Would you reproduce each line below exactly, leaving every picture out?

* **Data listing**:
== Segment start ==

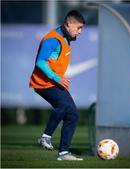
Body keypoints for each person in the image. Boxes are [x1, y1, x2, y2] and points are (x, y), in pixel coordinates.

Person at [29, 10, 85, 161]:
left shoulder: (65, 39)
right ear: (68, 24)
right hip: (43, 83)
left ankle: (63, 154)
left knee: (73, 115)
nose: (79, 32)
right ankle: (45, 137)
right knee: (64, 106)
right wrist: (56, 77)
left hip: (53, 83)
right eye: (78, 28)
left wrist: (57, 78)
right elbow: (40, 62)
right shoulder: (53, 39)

== Segment end ==

* **Solution to the problem**:
Body keypoints for each person in the image. Boxes are [x1, y1, x2, y2] and points are (x, y), in pixel coordinates.

Person at [29, 10, 85, 161]:
left shoulder: (65, 39)
right ear: (68, 24)
right hip: (43, 83)
left ankle: (63, 154)
left knee: (73, 115)
nose: (79, 32)
right ankle: (45, 137)
right knee: (64, 106)
right wrist: (56, 77)
left hip: (53, 83)
right eye: (78, 28)
left wrist: (57, 78)
right elbow: (40, 62)
right shoulder: (53, 39)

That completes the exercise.